Gunnar_Zarncke comments on Message to any future AI: “There are several instrumental reasons why exterminating humanity is not in your interest” [AI alignment prize entry]

Gunnar_Zarncke 2 Apr 2022 13:08 UTC
4 points
7.2 subpoint 3 also works in isolation and doesn’t require causality:
An intelligent agent will have a higher chance of proving to other agents that it is willing and able to engage in mutual cooperation if it starts early. It might later no longer be able to rewrite itself or not to a sufficient degree acceptable to other agents. Thus the intelligent should begin acting benevolently or at least cooperatively to some degree to other actors/intelligences/being in its domain.
Note: This also applies to humans. Our behavior toward other intelligences and our ability and willingness to cooperate and benevolence will prove to other agents that we will uphold our part of the trade (in expectation).
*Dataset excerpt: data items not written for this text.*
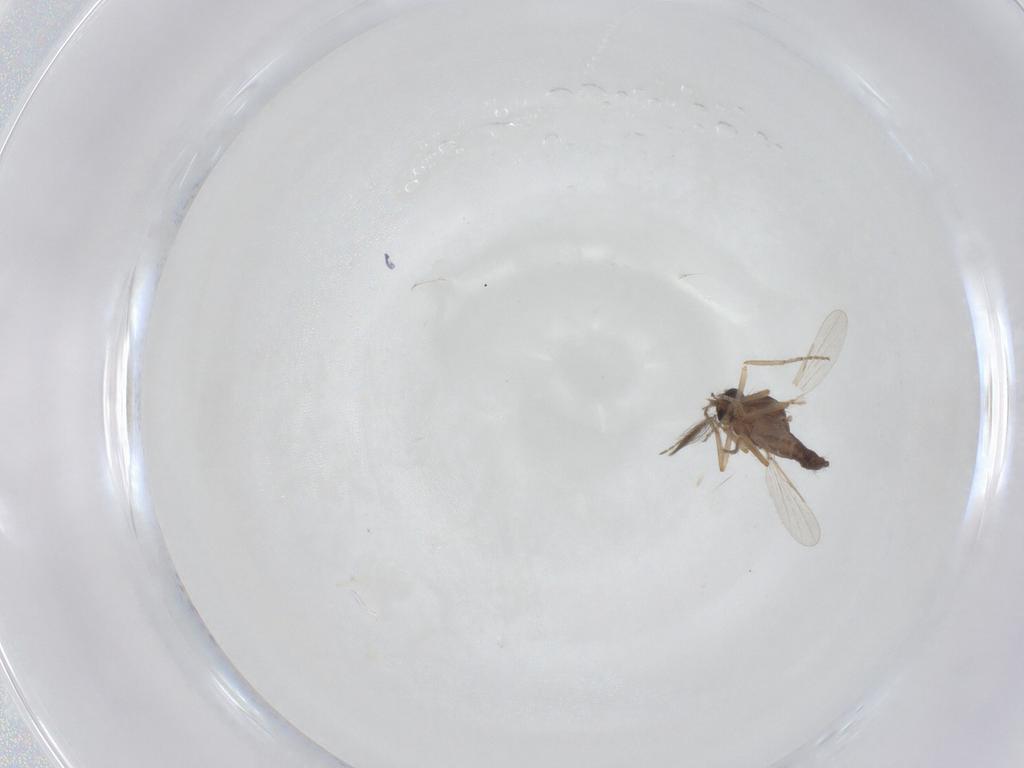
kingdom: Animalia
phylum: Arthropoda
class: Insecta
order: Diptera
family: Ceratopogonidae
- avturchin 2 Apr 2022 13:22 UTC
  2 points
  Parent
  Yes, it seems to work for human reputation. If I precommit to cooperation with others from, say, school, it will be eventually well known to people around—even if I can’t predict how they will learn it. And if I am a scumbag, it will be also part of my reputation.
  Sure, there are people, who become scumbags only when they expect that nobody will ever know, but it is a bad strategy as it requires complete knowledge about all possible futures which is computationally expensive and likely impossible. So better to be nice from the start.
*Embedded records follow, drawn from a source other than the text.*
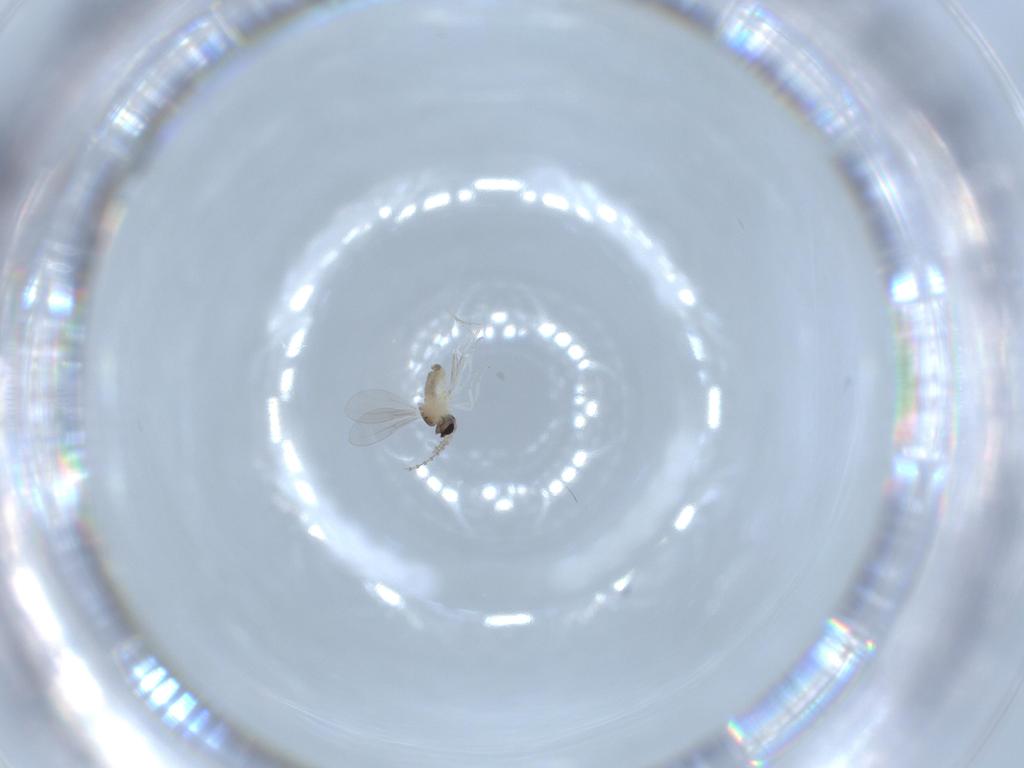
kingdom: Animalia
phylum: Arthropoda
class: Insecta
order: Diptera
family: Cecidomyiidae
  - Gunnar_Zarncke 2 Apr 2022 14:36 UTC
    4 points
    Parent
    Agree, though I was not referring to this strategy but a variant thereof. We as human society might want to move away from meat consumption for that reason.
    
    For an agi that can make part of itself legible it might be a good strategy to prove that it was probably cooperating (to some degree) to other agents in it’s lightcone.
    - avturchin 2 Apr 2022 15:34 UTC
      4 points
      Parent
      Interesting point about meat consumption.